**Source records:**
• • • •

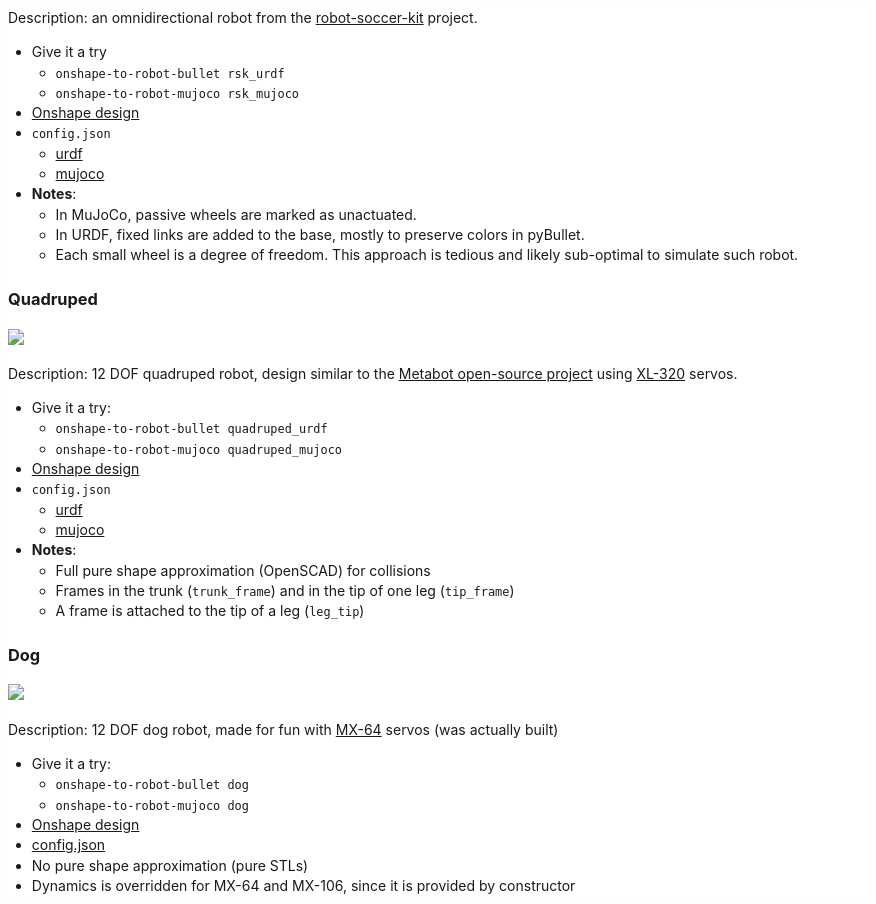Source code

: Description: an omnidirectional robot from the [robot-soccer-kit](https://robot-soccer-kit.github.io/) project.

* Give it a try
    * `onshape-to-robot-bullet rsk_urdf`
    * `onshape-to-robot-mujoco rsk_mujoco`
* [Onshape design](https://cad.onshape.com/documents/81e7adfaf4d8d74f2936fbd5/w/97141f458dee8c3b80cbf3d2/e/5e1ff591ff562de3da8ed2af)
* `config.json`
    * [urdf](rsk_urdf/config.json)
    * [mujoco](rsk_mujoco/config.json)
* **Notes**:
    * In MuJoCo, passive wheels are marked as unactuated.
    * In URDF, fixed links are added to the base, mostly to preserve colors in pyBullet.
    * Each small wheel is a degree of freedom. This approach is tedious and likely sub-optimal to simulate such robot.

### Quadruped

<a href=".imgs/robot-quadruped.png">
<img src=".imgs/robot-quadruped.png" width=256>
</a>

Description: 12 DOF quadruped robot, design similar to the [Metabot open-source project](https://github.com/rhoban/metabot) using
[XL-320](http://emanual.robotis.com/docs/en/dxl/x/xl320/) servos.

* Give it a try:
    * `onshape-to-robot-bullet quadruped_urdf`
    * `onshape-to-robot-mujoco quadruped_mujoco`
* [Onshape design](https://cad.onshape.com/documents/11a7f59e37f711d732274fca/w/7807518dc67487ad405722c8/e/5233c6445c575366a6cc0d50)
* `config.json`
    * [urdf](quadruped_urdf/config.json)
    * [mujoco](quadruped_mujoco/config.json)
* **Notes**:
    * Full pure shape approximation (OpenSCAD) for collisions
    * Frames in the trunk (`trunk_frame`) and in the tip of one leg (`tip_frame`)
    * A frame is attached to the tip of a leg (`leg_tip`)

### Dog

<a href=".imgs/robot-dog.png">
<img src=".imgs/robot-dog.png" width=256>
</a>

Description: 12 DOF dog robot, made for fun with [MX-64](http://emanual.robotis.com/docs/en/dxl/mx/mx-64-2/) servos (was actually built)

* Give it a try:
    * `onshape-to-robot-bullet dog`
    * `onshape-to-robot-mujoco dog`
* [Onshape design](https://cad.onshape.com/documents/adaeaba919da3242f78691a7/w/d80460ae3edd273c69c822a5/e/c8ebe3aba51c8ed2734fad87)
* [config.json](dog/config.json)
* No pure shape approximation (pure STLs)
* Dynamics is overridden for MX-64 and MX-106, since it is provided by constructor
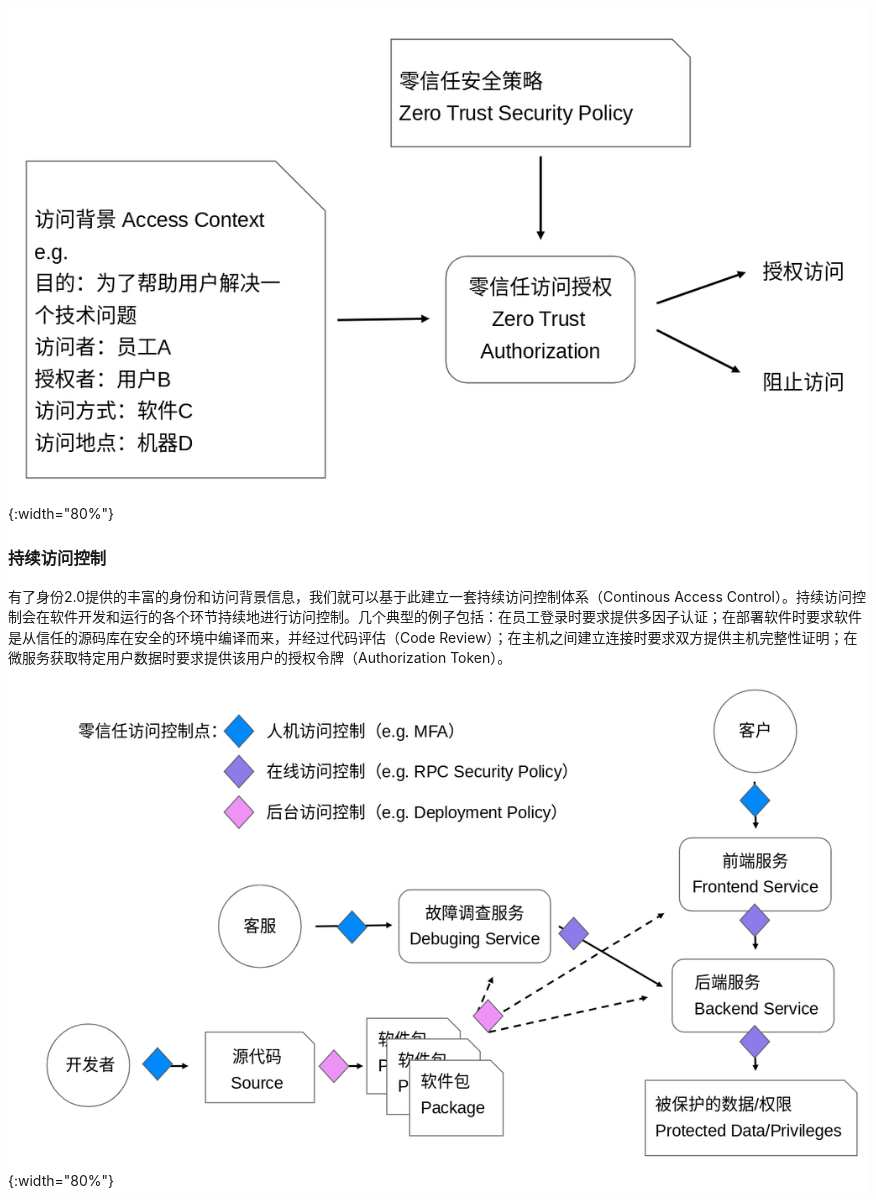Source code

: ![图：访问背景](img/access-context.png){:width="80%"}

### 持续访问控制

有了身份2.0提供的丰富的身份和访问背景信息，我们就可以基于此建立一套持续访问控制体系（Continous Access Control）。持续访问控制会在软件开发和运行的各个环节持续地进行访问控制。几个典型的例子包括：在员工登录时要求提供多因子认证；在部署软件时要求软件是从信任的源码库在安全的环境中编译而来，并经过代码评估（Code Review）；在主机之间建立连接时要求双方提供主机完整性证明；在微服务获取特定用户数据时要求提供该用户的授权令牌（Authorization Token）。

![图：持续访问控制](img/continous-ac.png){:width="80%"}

• • • •

**Task to carry out:** Each line from the start of the entries above through the line with "Description: 12 DOF quadruped" should be duplicated exactly, leaving out the pictures.

**Written answer:**
Source code

: Description: an omnidirectional robot from the [robot-soccer-kit](https://robot-soccer-kit.github.io/) project.

* Give it a try
    * `onshape-to-robot-bullet rsk_urdf`
    * `onshape-to-robot-mujoco rsk_mujoco`
* [Onshape design](https://cad.onshape.com/documents/81e7adfaf4d8d74f2936fbd5/w/97141f458dee8c3b80cbf3d2/e/5e1ff591ff562de3da8ed2af)
* `config.json`
    * [urdf](rsk_urdf/config.json)
    * [mujoco](rsk_mujoco/config.json)
* **Notes**:
    * In MuJoCo, passive wheels are marked as unactuated.
    * In URDF, fixed links are added to the base, mostly to preserve colors in pyBullet.
    * Each small wheel is a degree of freedom. This approach is tedious and likely sub-optimal to simulate such robot.

### Quadruped

<a href=".imgs/robot-quadruped.png">
<img src=".imgs/robot-quadruped.png" width=256>
</a>

Description: 12 DOF quadruped robot, design similar to the [Metabot open-source project](https://github.com/rhoban/metabot) using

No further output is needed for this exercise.